Data:

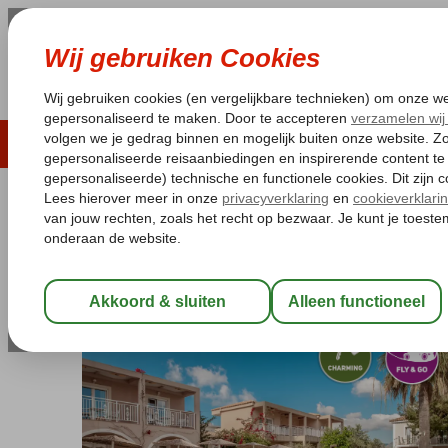
LAST MINUTE
ZOMER 2026
ZONVAKA
Pakketgarantie
Laagsteprijsgarantie*
Gratis
Griekenland
Home
Zakynthos
Kalamaki
Fly & Go Aeolos Boutique
Fly & Go Aeolos Boutique Resort
Logies en ontbijt
-
Hotel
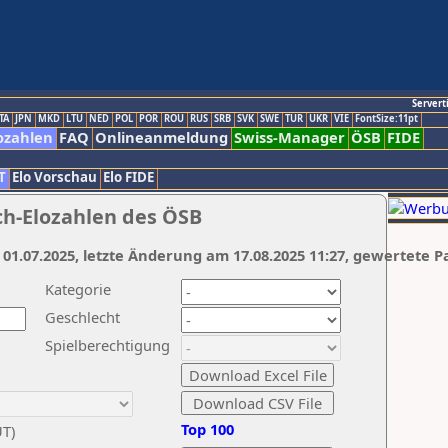
Servert
TA
JPN
MKD
LTU
NED
POL
POR
ROU
RUS
SRB
SVK
SWE
TUR
UKR
VIE
FontSize:11pt
ozahlen
FAQ
Onlineanmeldung
Swiss-Manager
ÖSB
FIDE
T
Elo Vorschau
Elo FIDE
ch-Elozahlen des ÖSB
 01.07.2025, letzte Änderung am 17.08.2025 11:27, gewertete P
Kategorie
Geschlecht
Spielberechtigung
Top 100
UT)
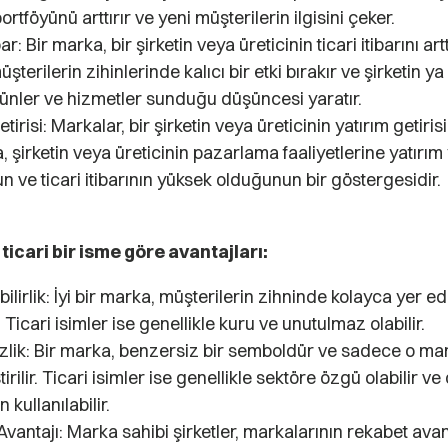
ortföyünü arttırır ve yeni müşterilerin ilgisini çeker.
bar: Bir marka, bir şirketin veya üreticinin ticari itibarını arttır
şterilerin zihinlerinde kalıcı bir etki bırakır ve şirketin ya
ürünler ve hizmetler sunduğu düşüncesi yaratır.
tirisi: Markalar, bir şirketin veya üreticinin yatırım getirisini
, şirketin veya üreticinin pazarlama faaliyetlerine yatırı
 ve ticari itibarının yüksek olduğunun bir göstergesidir.
ticari bir isme göre avantajları:
bilirlik: İyi bir marka, müşterilerin zihninde kolayca yer e
r. Ticari isimler ise genellikle kuru ve unutulmaz olabilir.
zlik: Bir marka, benzersiz bir semboldür ve sadece o mar
irilir. Ticari isimler ise genellikle sektöre özgü olabilir ve 
 kullanılabilir.
vantajı: Marka sahibi şirketler, markalarının rekabet ava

Brief:
Extract, word for word, each line from the one that contains "ch-Elozahlen des ÖSB" through the final line of the data above. Leave the pictures out.

Answer to this problem:
ch-Elozahlen des ÖSB
 01.07.2025, letzte Änderung am 17.08.2025 11:27, gewertete P
Kategorie
Geschlecht
Spielberechtigung
Top 100
UT)
ortföyünü arttırır ve yeni müşterilerin ilgisini çeker.
bar: Bir marka, bir şirketin veya üreticinin ticari itibarını arttır
şterilerin zihinlerinde kalıcı bir etki bırakır ve şirketin ya
ürünler ve hizmetler sunduğu düşüncesi yaratır.
tirisi: Markalar, bir şirketin veya üreticinin yatırım getirisini
, şirketin veya üreticinin pazarlama faaliyetlerine yatırı
 ve ticari itibarının yüksek olduğunun bir göstergesidir.
ticari bir isme göre avantajları:
bilirlik: İyi bir marka, müşterilerin zihninde kolayca yer e
r. Ticari isimler ise genellikle kuru ve unutulmaz olabilir.
zlik: Bir marka, benzersiz bir semboldür ve sadece o mar
irilir. Ticari isimler ise genellikle sektöre özgü olabilir ve 
 kullanılabilir.
vantajı: Marka sahibi şirketler, markalarının rekabet ava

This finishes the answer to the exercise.